2017 yılında Sözcü gazetesinde 2 gün üst üste Nurettin Veren’in kayıp kaseti bulundu haberi manşet üstünden yayınlandı ve kasetin Ankara Cumhuriyet Başsavcılığı Adli Emanette bulunduğu söylendi. 12 yıl aradan sonra bulunan bu kasetin, niçin bugüne kadar ortaya çıkmadığı araştırılmalıdır ve içeriği açıklanmalıdır. 

Geçen günkü programda ise, en samimi açıklamayı İsmail Hakkı Pekin, bize gelen bir astsubay, ordu içindeki 1400 kişilik bir FETÖ yapılanmasından bahsetti, fakat biz bunun ciddiyetine pek inanıp, araştırmadık derken, Nurettin Veren’in Genelkurmay’daki bu ifadesinden hiç bahsetmedi. 

Bu FETÖ yapılanmasını siyasilere fakslarla, telefonlarla ve yaptığım pek çok röportajlarla bildirdim. Konuyla sadece Emin Şirin Bey ilgilenip, meclis kürsüsünden bir soru önergesi verdi. Gelen cevap Emniyet teşkilatı içerisinde böyle bir yapılanma yoktur dendi. Bu belgeyi 2004’deki 1. kitabıma koydum, fakat yine ilgilenen olmadı. 

Bu geçen zaman içerisinde, pek çok suikastlara ve baskılara maruz kaldım. Kendi ülkemde adressiz ve kaçak olarak yaşadım, sonunda FETO’nun kumpasları ile 2014 yılında, Kırklareli Cezaevinde iki sene hapse mahkum edildim. Sadece benim hakkımda araştırma yapan gazeteci Sevilay Yükselir ve Mehtap Yılmaz oldu. Hakiki bir gazetecilik örneği vererek bu işin peşine düştüler ve Nurettin Veren nerede, yuh olsun medyaya başlıklı yazılarıyla, Nurettin Veren Kırklareli Cezaevinde diyerek, köşe yazılarında bu konuyu dile getirdiler. Halının altına süpürülmüş olan bu FETÖ pisliği, 17-25 Aralık ve 15 Temmuz darbeleri ile açıkça ortaya çıktı.

Bugün başta TRT olmak üzere diğer televizyonlar Nurettin Veren’e boykota devam ediyorlar. Sadece Beyaz TV ve Akit TV bana konuşma fırsatı verdi.
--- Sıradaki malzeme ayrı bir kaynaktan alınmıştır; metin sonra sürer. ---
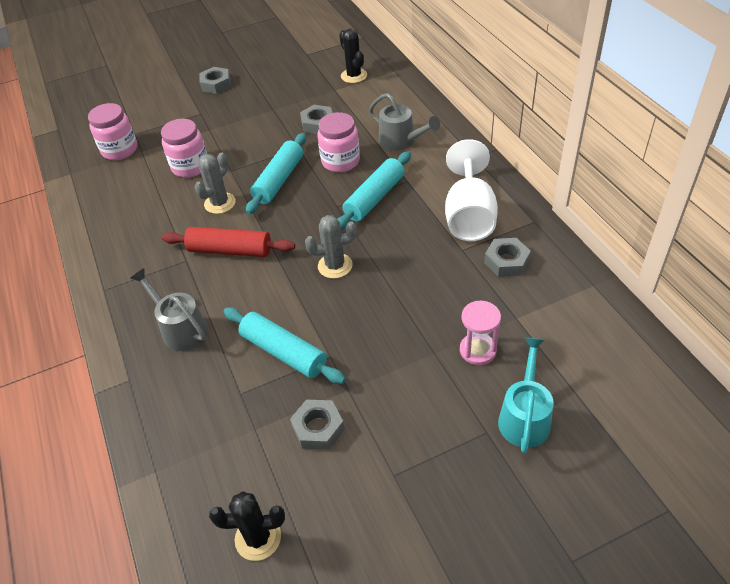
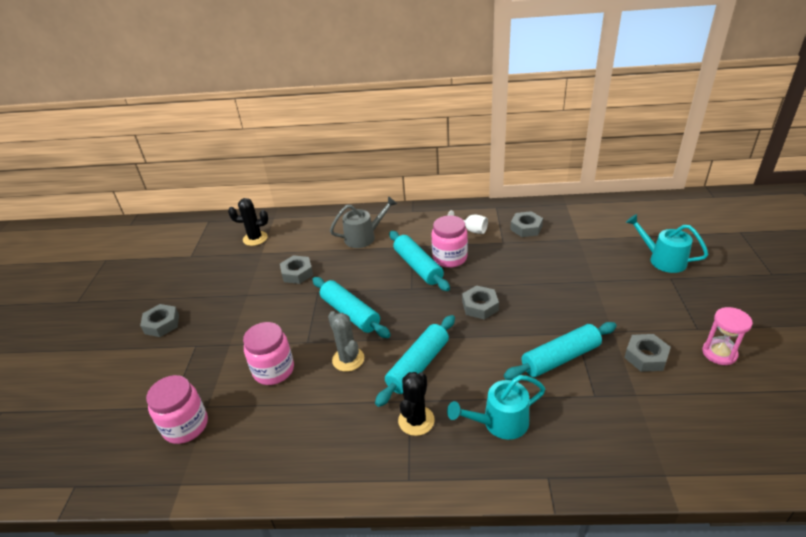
camera: 65 degrees left, 10 degrees down
grey watering can [130,268,208,351] -> turquoise watering can [447,375,545,440]
red rolling pin [162,227,295,257] -> turquoise rolling pin [375,315,455,407]
black cactus [209,491,285,561] -> black cactus moved to [398,372,435,436]
grey cactus [305,215,357,279] -> grey nut [462,285,499,320]
pink jar [317,112,360,172] -> pink jar moved to [431,216,468,268]
white goblet [445,139,498,241] -> white goblet [447,210,488,234], size x0.48
pink hourglass [460,301,501,365] -> pink hourglass moved to [702,307,753,365]

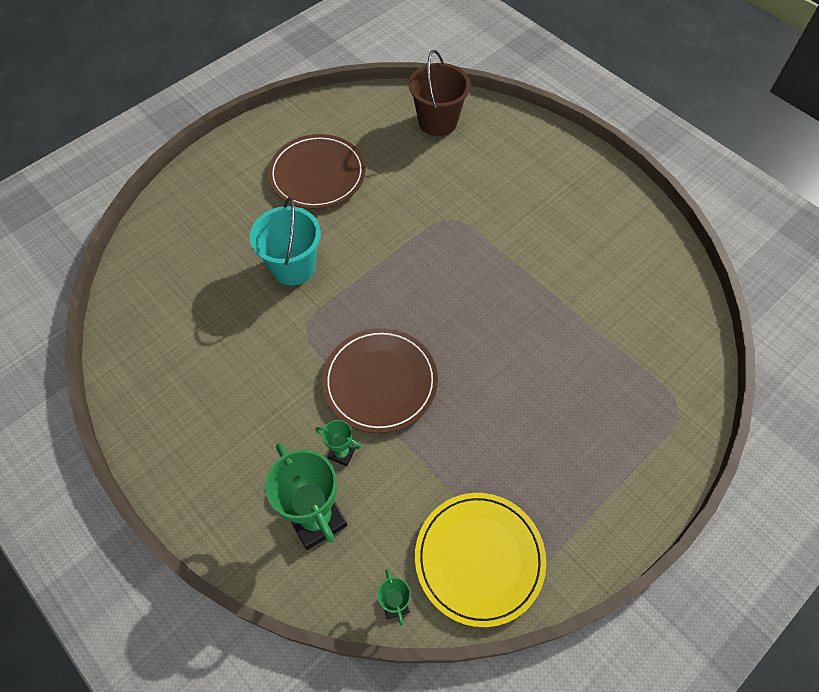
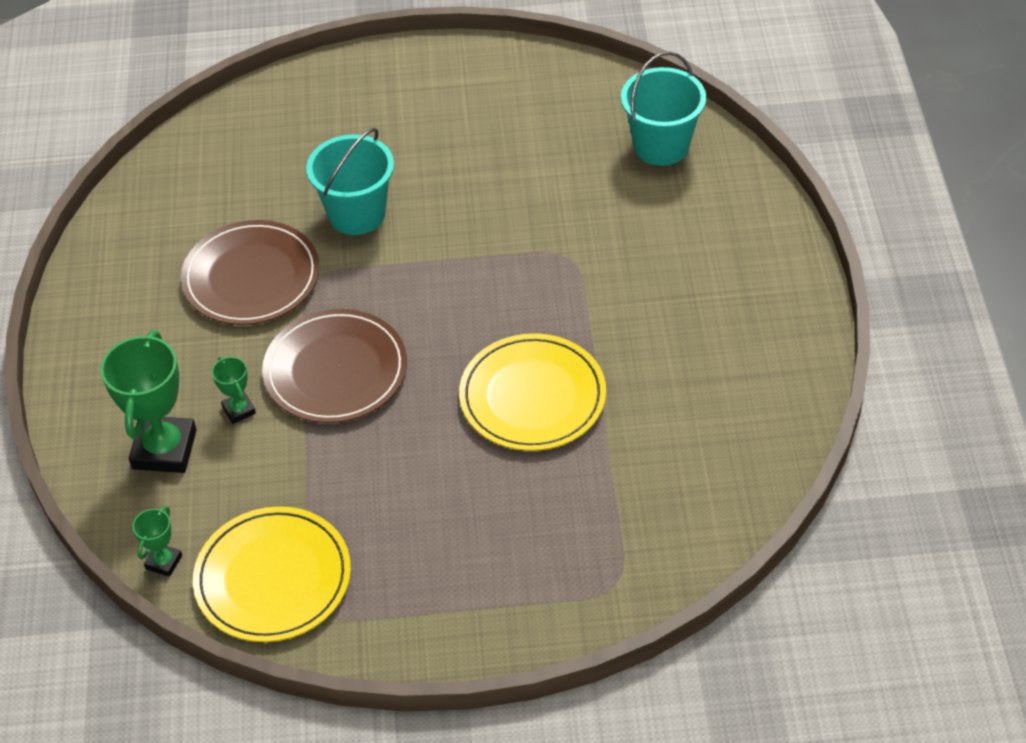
camera: 40 degrees right, 10 degrees down
brown plate [268,134,366,209] -> brown plate moved to [181,220,320,325]
brown bucket [409,50,471,136] -> turquoise bucket [621,51,706,166]
none -> yellow plate [459,333,606,451]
Siyasiler ve yetkililer hâlâ FETÖ ile mücadele karargâhı ve müsteşarlığı gibi bir sistem oluşturamadı. 

Nurettin Veren’in açıklamalarını, yazdığı 4 kitabı, İzmir, Ankara, İstanbul ve Kırklareli TEM’e vermiş olduğum belge, fotoğraf ve ifadelerim hiç dikkate alınmadı. Aynı zamanda 2015 ve 2016’da, MİT tarafından gönderilen 2 görevli sürekli benle temas halinde olarak, özel bir telefonla konuşup, buluşarak elimdeki bütün bilgi, belge ve isimleri bu şahıslara teslim ettim. (Özel telefon numaraları bende ve gerekli birimlerde de mevcuttur.) Daha sonra bu verdiğim bilgilerin kaybolduğundan endişe ediyorum. Emniyet Genel Müdürü Celalettin Lekesiz’e bu şahısların bulunması için makamında anlattım ve bu şahısların da şu anda nerde olduklarının araştırılmasını istiyorum.    
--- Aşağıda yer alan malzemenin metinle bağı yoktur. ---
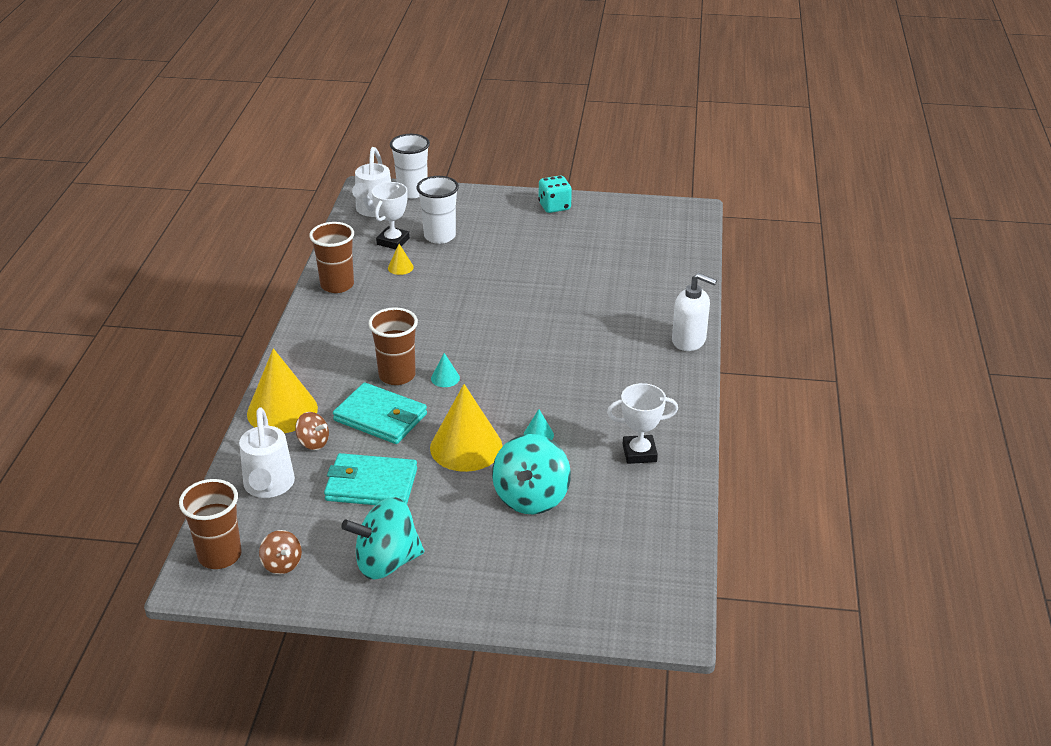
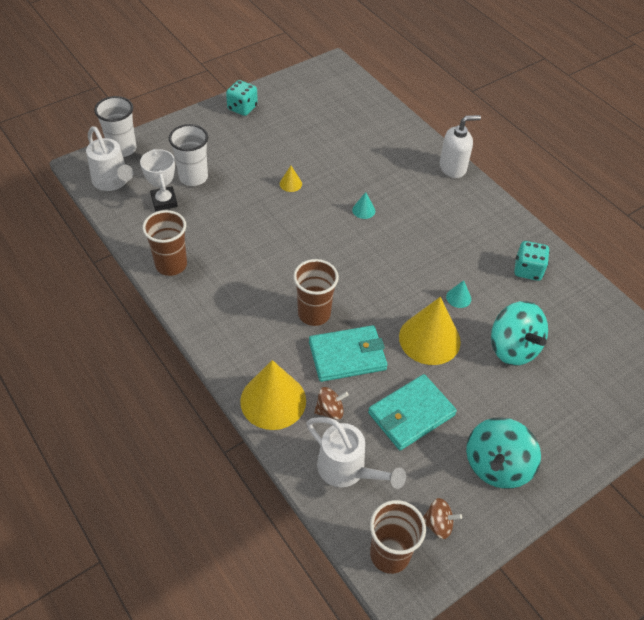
camera: 45 degrees left, 15 degrees up
yellow cone [388,244,414,275] -> yellow cone moved to [280,166,302,192]
turquoise cone [431,353,460,387] -> turquoise cone moved to [352,192,375,219]
white trophy [607,383,678,464] -> turquoise dice [514,241,550,281]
FETÖ operasyonlarına gelindiğinde dünkü yazımda ise: FETÖ’nün Yüceler Meclisi olarak açıklanan isimler, esasen aşağıdaki belirttiğim isimlerdir. Gözden kaçırılmaması ve takibe alınması gereken bunlardır. Şimdi yakalananlar ise, ikinci, üçüncü derecedeki önemli isimlerdir.

FETÖ’nün yeğenleri ile evli olan ve yakalanması gereken Adem Kalaç, Ahmet Kurucan, Cevdet Türkyolu Zaman gazetesinde yazarlık ve kuryelik yapan ve FETO’nun yanında kalan, önemli kişilerdir.

Barbaros Kocakurt, Şerif Ali Tekalan, Zafer Ayvaz, İsa Saraç İngiltere’de Fauntain dergisinin başında ve İngiltere’de üniversiteler kurmaktadır. Ahmet Kara İstanbul eski imamı, zenginlerden para tahsil etme ile ilgili. Hollanda ve Almanya’nın eski imamı Necdet Başaran, şu anda FETO’nun yanında kalmaktadır. İsrail imamı Harun Tokak, İsmail Büyükçelebi, kardeşi Mehmet Ali Büyükçelebi. Yunanistan imamı Recep Uzunallı. Bekir Dündar, İsmail Mutlu, yine Amerika’ya kaçan Rodi Jeans’in sahipleri Fatih ve Fetih kardeşler, mermer işiyle meşgul. Naci Tosun, Mustafa Özcan, Samanyolu Televizyonunun Yönetim Kurulu Başkanı Ali Çelik, Osman Karakuş eski Polis Akademisi Başkanı, Önder Aytaç, bunlar ele geçirilmeden FETO’nun topografyası ve para trafiğini çözmek mümkün değildir. En tehlikeli veya en önemli kişiler bunlardır. Necdet İçel, askeriye ile ilgili ve 300 civarında dünya çapında gezen FETÖ’nün en etkili imamları hâlâ çalışmaktadırlar.